**Questions to answer:**
1. List each campaign contribution to Parker that the news article names, giving the amount and who gave it.
2. Reproduce the news article word for word, starting with "Currently, NationalGrid has" and going on through "this coming winter.".

**Supplied text:**
────────────────────────────────────────

Democratic District Leader Josue Pierre, a candidate for incumbent State Sen. Kevin Parker‘s seat, questioned his opponent’s financial ties to NationalGrid, but Parker was quick to fire back at Pierre’s inability to jump into the weeds of the ongoing issue surrounding the utility company.
Currently, NationalGrid has issued a moratorium on allowing new gas service for New York customers unless the state approves the Williams Pipeline, which will allow more natural gas to flow from Pennsylvania and New Jersey.
The company maintains without a moratorium and the pipeline it may not have enough gas to supply the crucial heating needs of millions of people in the New York City Metropolitan area this coming winter.
On the other side, Gov. Andrew Cuomo, through the Department of Environmental Conservation (DEC) has refused to allow the pipeline. The governor, along with many environmentalists and local elected officials have opposed the project and been vocal about their frustration with the moratorium.
“Instead of fighting for our community, Kevin Parker is supporting the pipeline in Albany, ducking questions here at home, and taking thousands of dollars from National Grid while they refuse to give our community access to service. Who does he work for?,” said Pierre in a release. “If Kevin Parker wants us to believe he’s not on the side of National Grid, he needs to return their money immediately.”
The dollars Pierre referred to were $300 in campaign contributions given to Parker by NationalGrid itself, $5,600 given by the NationalGrid Voluntary PAC and $23,200 from Independent Power Producers of New York (IPPNY). “If Kevin Parker wants us to believe he’s not on the side of National Grid, he needs to return their money immediately,” said Pierre.
Parker doesn’t see a reason to return those contributions, citing that there was nothing illegal with receiving them.
“Why would I return them? I’m trying to see why that is even a story to talk about. I received legal contributions within the context of the limits and the laws of the State of New York. So why is that a problem?” asked Parker.

────────────────────────────────────────

**Collected data:**
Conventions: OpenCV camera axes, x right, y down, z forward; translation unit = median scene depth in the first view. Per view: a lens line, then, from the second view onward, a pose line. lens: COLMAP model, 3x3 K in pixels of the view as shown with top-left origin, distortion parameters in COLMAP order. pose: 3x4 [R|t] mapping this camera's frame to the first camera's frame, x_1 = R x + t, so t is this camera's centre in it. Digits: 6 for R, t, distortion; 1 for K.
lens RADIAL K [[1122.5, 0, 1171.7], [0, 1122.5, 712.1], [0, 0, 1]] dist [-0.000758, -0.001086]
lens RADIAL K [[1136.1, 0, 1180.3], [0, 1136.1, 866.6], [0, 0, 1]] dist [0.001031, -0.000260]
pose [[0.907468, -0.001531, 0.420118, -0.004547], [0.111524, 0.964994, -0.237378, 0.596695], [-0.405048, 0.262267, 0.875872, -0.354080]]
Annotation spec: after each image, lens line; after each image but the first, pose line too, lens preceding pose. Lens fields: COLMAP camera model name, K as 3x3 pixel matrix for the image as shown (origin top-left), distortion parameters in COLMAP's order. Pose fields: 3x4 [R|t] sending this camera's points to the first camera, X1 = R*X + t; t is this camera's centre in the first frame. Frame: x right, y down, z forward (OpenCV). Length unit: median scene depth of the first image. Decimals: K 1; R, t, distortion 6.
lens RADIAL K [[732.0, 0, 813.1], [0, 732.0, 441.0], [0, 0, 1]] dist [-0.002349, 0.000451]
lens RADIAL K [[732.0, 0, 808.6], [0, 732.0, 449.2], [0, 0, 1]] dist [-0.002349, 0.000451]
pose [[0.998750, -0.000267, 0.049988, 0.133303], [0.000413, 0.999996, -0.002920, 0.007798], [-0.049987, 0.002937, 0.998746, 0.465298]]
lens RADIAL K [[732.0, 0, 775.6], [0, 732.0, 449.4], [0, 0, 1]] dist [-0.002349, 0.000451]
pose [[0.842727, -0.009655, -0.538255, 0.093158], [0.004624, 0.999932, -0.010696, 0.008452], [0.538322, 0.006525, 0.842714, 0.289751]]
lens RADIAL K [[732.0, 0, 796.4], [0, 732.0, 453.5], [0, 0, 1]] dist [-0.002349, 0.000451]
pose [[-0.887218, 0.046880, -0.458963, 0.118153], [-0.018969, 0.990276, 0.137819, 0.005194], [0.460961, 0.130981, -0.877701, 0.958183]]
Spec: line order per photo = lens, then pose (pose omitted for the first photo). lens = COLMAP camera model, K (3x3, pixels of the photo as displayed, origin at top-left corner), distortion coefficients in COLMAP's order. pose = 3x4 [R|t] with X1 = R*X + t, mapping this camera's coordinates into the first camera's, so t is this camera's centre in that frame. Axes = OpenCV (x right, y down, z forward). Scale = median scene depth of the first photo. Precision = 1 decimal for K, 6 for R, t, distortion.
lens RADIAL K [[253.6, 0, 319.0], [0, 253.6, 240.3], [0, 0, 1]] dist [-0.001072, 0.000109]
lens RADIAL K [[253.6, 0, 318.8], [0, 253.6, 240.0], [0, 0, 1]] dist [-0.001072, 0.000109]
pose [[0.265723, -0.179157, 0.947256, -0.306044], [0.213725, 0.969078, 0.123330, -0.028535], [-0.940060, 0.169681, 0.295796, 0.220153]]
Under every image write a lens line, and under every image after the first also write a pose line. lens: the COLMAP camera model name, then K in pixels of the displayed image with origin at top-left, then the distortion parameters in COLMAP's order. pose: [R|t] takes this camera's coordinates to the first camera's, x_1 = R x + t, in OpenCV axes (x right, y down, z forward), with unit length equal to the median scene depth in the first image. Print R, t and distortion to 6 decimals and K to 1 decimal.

────────────────────────────────────────

**Outputs by task:**
1.
$300 from NationalGrid itself
$5,600 from the NationalGrid Voluntary PAC
$23,200 from Independent Power Producers of New York (IPPNY)

2.
Currently, NationalGrid has issued a moratorium on allowing new gas service for New York customers unless the state approves the Williams Pipeline, which will allow more natural gas to flow from Pennsylvania and New Jersey.
The company maintains without a moratorium and the pipeline it may not have enough gas to supply the crucial heating needs of millions of people in the New York City Metropolitan area this coming winter.